By Kate Callahan, Senior Director, Client Services & Engagement
Nestled within the historic Goodyear Tract in South Los Angeles, The Beehive has been transformed from a former industrial site to a thriving hub of community, culture, and sustainability. Spearheaded by SoLa Impact, a real estate firm working to provide the black and Latinx communities of South LA with access to education and affordable housing and demonstrates how adaptive reuse, social impact, and green building standards can converge to create resilient community ecosystems.

Los Angeles, California
Before its redevelopment, the site included warehouses and was used for industrial operations, with much of the infrastructure in a state of disrepair. The space reflected a broader pattern of disinvestment that has historically affected many neighborhoods in South Los Angeles. Most would overlook this space, but SoLa saw what others did not: the potential for adaptive reuse to spark cultural restoration.
SoLa’s renovation centered on adaptive reuse, conservation, and sustainable design. Much of the original masonry was preserved through seismic retrofitting and sandblasting, exposing the texture and character of the historic brick. New features, including a stormwater management system with bioswales and permeable surfaces, were thoughtfully integrated alongside a pollinator habitat designed in collaboration with Bee People, a local non-profit. Reuse was prioritized throughout the project: reclaimed pallet wood, salvaged fixtures, and custom hardware fabricated by graduates of an on-site welding program gave the space a distinctly personal and regenerative identity.

The Beehive Courtyard
The Beehive’s impact extends beyond its design, as it is now home to California’s first Black-owned craft brewery, a Black-owned art gallery, and a Technology and Entrepreneurship Center. It serves as a cultural venue, hosting Live Nation concerts, community food and art festivals, and small business markets like Black Market Flea. The SoLa Foundation, headquartered on site, offers STEAM education for underserved youth with courses in cybersecurity, e-sports, graphic design, entrepreneurship, and more. Equity and opportunity are built into the foundation of The Beehive.
This is the type of innovation the Green Building Initiative’s Activate Community Collaboration to Elevate Sustainable Solutions (ACCESS) program was designed to support. ACCESS provides complimentary Green Globes certification and the expertise of a Green Globes Professional (GGP) to community-benefit projects making measurable social and environmental impact. The Beehive was selected as the 2023 ACCESS recipient for embedding environmental justice, community uplift, and resilient design into every element of the project’s redevelopment. The Beehive achieved Two Green Globes under GBI’s Green Globes for Existing Buildings certification, due to its thoughtful design selections and operations. The project achieved impressive scores throughout the different environmental assessment areas, particularly in Site, Indoor Environmental Quality, Water, and ESG Management.

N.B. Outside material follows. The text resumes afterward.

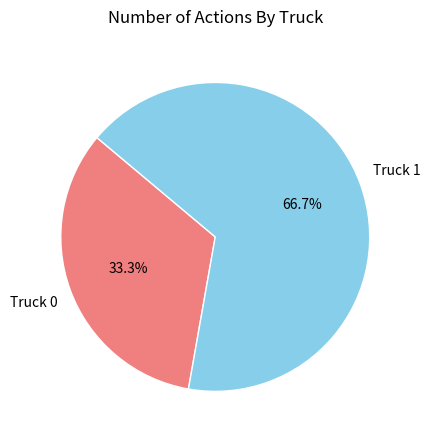

How many segments does this pie chart have?

2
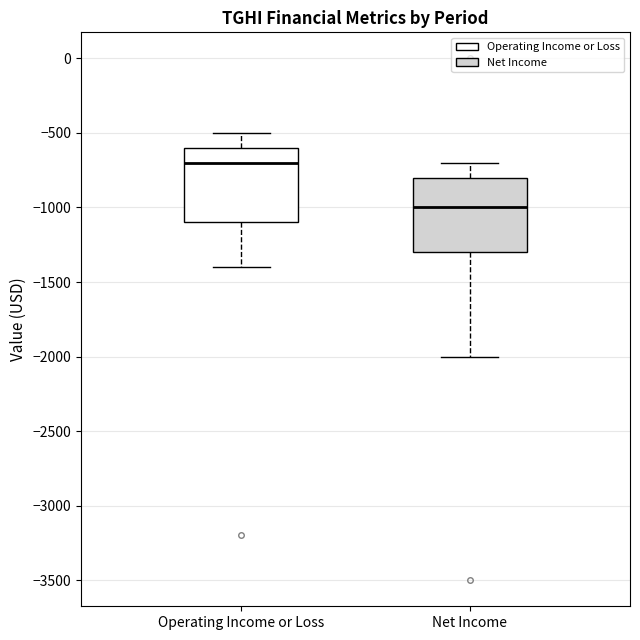

Which box has the lowest median line?

Net Income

The Beehive was GBI’s 2023 ACCESS recipient
From the community-focused stormwater systems to the inclusive programming, The Beehive represents a living example of what sustainable, community-led development can achieve. The hexagonal Beehive sculpture at the center of the campus embodies these values – resilience, diversity, and unity. The Beehive is more than a successful redevelopment; it’s a testament to the power of resilience, both structural and social. In the built environment, resilience is designing spaces that withstand environmental, economic, and social stressors while continuing to serve their communities. At The Beehive, that concept is lived out daily – restored masonry stands as a physical reminder of endurance, while the campus itself adapts to meet evolving community needs. That same resilience is mirrored in the people The Beehive serves. When buildings are created or reimagined with care, intention, and equity in mind, they don’t simply last, they also uplift. The Beehive shows that resilient design and community resilience are not parallel goals, but deeply intertwined – both rooted in the belief that places and people can thrive when allowed to grow together.